• **Cosa si richiede**
Riassumi in due frasi il paragrafo dell'estratto sulla guerra in Ucraina che comincia con «La guerra in Ucraina non è iniziata», mantenendone i fatti principali.

• **Estratto fornito**
%%
La guerra in Ucraina non è iniziata nel 2022. È cominciata nel 2014, con l’annessione illegale della Crimea da parte della Federazione Russa, un atto che ha violato apertamente il diritto internazionale (1). Eppure, per quasi un decennio, l’Occidente ha continuato a intrattenere rapporti culturali, economici e diplomatici con Mosca, alimentato da un’ambigua fascinazione per quella che molti chiamano "la grande cultura russa".
Questo mito è un’illusione accuratamente costruita: associamo automaticamente la Russia a una "grande cultura", "grande territorio", "grande denaro". Ma questa narrativa, amplificata dalla propaganda del Cremlino, ha offuscato crimini di guerra, repressioni e violazioni dei diritti umani non solo in Ucraina (2), ma anche in Cecenia (3), Georgia (4) e altrove.
%%
• **Materiale fornito**
%%
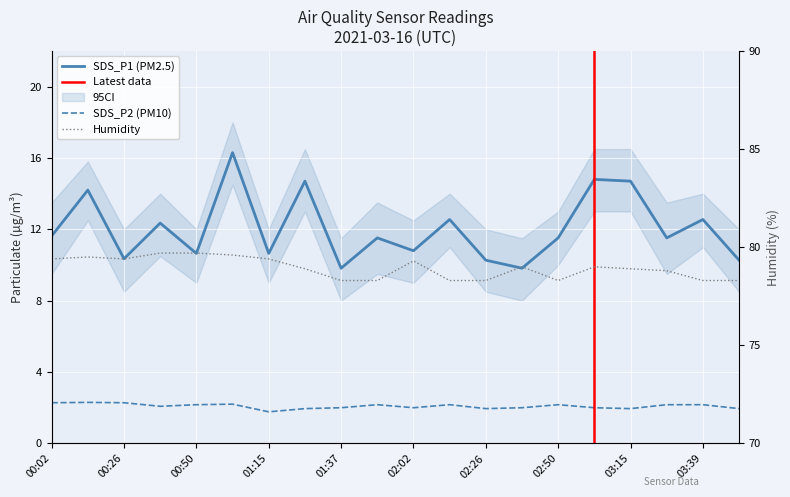

Reading left to right, transcribe all the data shown in this chart.

SDS_P1: 11.6	14.2	10.3	12.3	10.7	16.3	10.7	14.7	9.8	11.5	10.8	12.6	10.3	9.8	11.5	14.8	14.7	11.5	12.6	10.3
SDS_P2: 2.3	2.3	2.3	2.1	2.2	2.2	1.8	1.9	2.0	2.2	2.0	2.2	1.9	2.0	2.2	2.0	1.9	2.2	2.2	1.9
Humidity: 79.4	79.5	79.4	79.7	79.7	79.6	79.4	78.9	78.3	78.3	79.3	78.3	78.3	79.0	78.3	79.0	78.9	78.8	78.3	78.3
%%
• **Soluzione**
La guerra in Ucraina è cominciata nel 2014 con l'annessione illegale della Crimea da parte della Federazione Russa, che ha violato apertamente il diritto internazionale. Ciononostante, per quasi un decennio l'Occidente ha mantenuto rapporti culturali, economici e diplomatici con Mosca, spinto da un'ambigua fascinazione per la cosiddetta "grande cultura russa".